TASK GOAL
All lines from the one containing "purple backpack [281,337,339,414]" to the end of the entries below must be output exactly, and no other lines.

[Object state comparisons]
◆ ◆ ◆ ◆
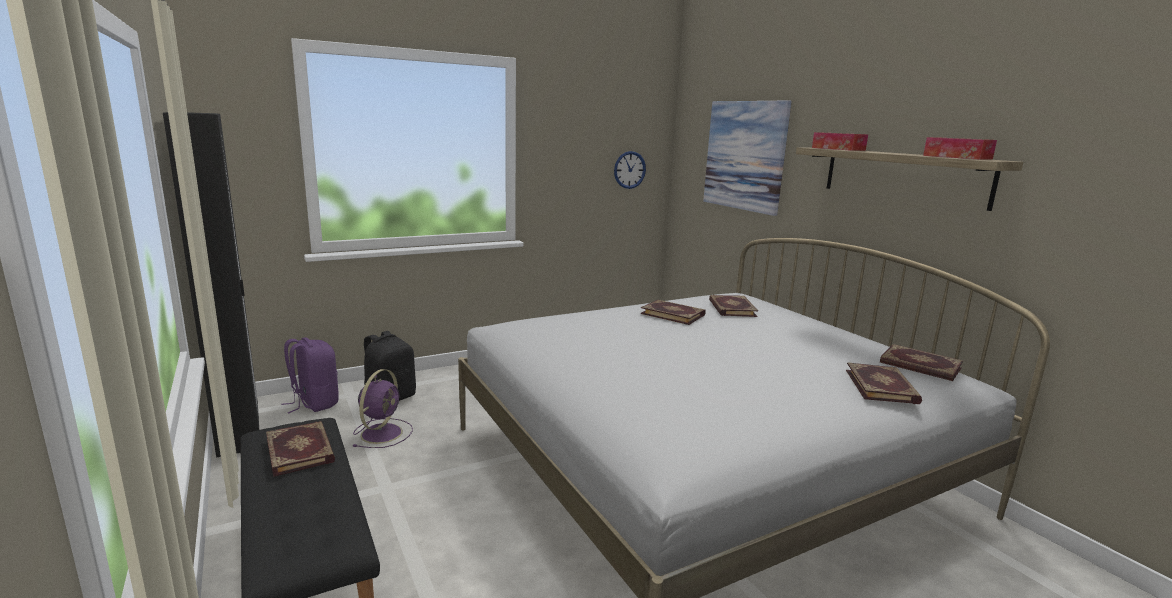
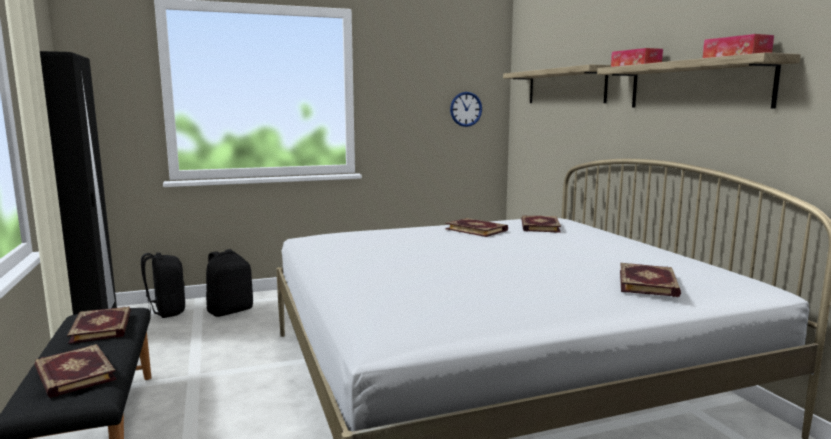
camera: 10 degrees right, 5 degrees down
purple backpack [281,337,339,414] -> black backpack [141,252,185,318]
purple fan [352,369,413,448] -> none
picture [703,100,792,216] -> shelf [503,65,611,103]
book [880,344,963,381] -> book moved to [34,344,116,398]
◆ ◆ ◆ ◆
ANSWER TO THE EXERCISE
purple backpack [281,337,339,414] -> black backpack [141,252,185,318]
purple fan [352,369,413,448] -> none
picture [703,100,792,216] -> shelf [503,65,611,103]
book [880,344,963,381] -> book moved to [34,344,116,398]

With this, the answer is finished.